Bati outra vez na porta querendo chamar a atenção novamente avisando que havia alguém do lado de fora que exigia atenção, evitando que o menino pudesse dizer mais alguma coisa.

- Keile, quantas vezes eu já disse para não ficar batendo na porta toda hora? – dizia a mulher enquanto abria a porta do quarto olhando para o menino.

- Desculpe. – falei cruzando meus dedos na frente do corpo.

- Oh, Majestade. – disse a mulher quando virou para mim parada na porta, ela fez uma reverência e ainda sem olhar para mim, falou: - Desculpe, Majestade, mas pensei ser uma das empregadas. Não me entenda mal, mas não é comum ver uma nobre na área dos empregados.

- Sem problemas. – respondi dando de ombros e observando um pouco mais as feições da mulher. – Você me parece familiar.

- Sou Marguerite, Majestade. – lembrou-me olhando para seus pés em sinal de respeito.

- Não a reconheci, me desculpe.

- Olá. – disse o menino que antes falava com Marguerite.

- Oi. – cumprimentei com um aceno de cabeça.

- Joseph, tenha mais respeito.
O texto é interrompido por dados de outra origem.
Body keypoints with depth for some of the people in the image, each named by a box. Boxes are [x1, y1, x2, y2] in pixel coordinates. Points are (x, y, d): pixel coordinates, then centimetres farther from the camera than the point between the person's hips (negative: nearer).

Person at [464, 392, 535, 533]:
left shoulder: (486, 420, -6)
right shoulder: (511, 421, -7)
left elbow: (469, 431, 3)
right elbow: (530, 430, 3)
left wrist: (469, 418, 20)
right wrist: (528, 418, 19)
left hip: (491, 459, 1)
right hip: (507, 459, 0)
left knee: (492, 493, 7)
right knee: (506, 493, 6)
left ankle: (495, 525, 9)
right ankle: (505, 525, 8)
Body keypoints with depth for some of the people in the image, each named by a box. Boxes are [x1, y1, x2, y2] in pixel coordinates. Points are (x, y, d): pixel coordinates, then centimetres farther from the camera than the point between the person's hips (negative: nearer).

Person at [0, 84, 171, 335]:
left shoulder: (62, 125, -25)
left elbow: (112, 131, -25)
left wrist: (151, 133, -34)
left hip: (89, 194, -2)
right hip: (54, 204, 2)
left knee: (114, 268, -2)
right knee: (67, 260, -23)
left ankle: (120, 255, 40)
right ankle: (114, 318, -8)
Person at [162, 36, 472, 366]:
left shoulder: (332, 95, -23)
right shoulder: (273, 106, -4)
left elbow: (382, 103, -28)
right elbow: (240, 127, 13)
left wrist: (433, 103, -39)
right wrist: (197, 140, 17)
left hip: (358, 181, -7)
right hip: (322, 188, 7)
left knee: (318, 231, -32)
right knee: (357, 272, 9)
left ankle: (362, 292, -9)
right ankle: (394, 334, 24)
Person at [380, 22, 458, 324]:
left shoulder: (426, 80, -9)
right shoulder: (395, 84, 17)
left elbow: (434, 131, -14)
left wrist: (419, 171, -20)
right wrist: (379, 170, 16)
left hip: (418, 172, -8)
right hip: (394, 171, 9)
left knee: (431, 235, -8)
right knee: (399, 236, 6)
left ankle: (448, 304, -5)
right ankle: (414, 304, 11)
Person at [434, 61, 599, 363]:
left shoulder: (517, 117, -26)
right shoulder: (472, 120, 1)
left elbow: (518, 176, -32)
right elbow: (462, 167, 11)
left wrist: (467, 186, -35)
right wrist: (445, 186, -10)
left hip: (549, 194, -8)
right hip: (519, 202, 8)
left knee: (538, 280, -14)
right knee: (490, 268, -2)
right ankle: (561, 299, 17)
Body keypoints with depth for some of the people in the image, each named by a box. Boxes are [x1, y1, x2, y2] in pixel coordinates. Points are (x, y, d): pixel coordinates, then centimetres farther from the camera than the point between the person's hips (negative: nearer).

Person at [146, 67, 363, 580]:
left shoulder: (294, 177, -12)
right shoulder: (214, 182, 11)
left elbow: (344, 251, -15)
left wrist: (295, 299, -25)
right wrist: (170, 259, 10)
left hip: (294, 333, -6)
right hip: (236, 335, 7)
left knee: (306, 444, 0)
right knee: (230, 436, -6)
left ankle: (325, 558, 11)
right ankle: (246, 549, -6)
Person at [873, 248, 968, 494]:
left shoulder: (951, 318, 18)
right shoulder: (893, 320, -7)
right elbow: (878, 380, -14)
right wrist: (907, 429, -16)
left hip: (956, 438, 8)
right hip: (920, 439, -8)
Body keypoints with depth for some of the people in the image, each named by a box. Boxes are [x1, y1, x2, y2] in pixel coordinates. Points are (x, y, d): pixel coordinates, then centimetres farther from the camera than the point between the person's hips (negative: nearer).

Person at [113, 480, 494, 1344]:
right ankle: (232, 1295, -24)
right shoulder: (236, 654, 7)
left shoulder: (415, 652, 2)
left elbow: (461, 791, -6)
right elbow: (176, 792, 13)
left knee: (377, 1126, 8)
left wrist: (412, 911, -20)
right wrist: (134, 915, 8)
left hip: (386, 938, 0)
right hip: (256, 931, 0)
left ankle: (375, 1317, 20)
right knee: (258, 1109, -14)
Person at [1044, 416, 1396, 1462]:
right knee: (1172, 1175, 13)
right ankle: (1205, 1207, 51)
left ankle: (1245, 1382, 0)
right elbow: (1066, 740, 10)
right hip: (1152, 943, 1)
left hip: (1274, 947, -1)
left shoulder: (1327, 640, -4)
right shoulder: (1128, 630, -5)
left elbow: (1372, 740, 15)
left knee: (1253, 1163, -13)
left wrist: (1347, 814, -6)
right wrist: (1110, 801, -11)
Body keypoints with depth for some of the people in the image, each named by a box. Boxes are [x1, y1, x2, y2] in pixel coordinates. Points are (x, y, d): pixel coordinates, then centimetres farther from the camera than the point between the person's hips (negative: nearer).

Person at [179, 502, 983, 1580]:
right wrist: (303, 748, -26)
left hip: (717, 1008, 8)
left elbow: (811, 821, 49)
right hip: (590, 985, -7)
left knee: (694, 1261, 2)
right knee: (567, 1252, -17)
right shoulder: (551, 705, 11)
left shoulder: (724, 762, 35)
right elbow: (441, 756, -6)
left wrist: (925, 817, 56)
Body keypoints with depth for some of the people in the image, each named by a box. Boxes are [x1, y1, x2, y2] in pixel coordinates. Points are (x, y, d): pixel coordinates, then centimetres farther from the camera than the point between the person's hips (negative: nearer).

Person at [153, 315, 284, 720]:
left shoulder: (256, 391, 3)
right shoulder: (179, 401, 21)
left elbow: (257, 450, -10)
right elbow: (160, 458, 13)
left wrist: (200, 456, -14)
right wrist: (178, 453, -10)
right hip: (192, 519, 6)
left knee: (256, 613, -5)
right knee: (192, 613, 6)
Esta é a Rainha. – repreendeu a mãe.

- Desculpe, Majestade. – disse o menino abaixando a cabeça.

- Tudo bem. – respondi observando a fisionomia da criança.

Ele tinha os cabelos pretos cortados na altura do ombro, mas sem nenhuma simetria, como se tivessem pegado uma tesoura e cortado de qualquer forma. A pele um tom mais escura que a da mãe estava suja de pó, os ombros pequenos e ossudos cobertos por uma camiseta feita à mão com um tecido grosseiro. Os pés descalços eram grandes para uma criança e estavam pretos de tão sujo.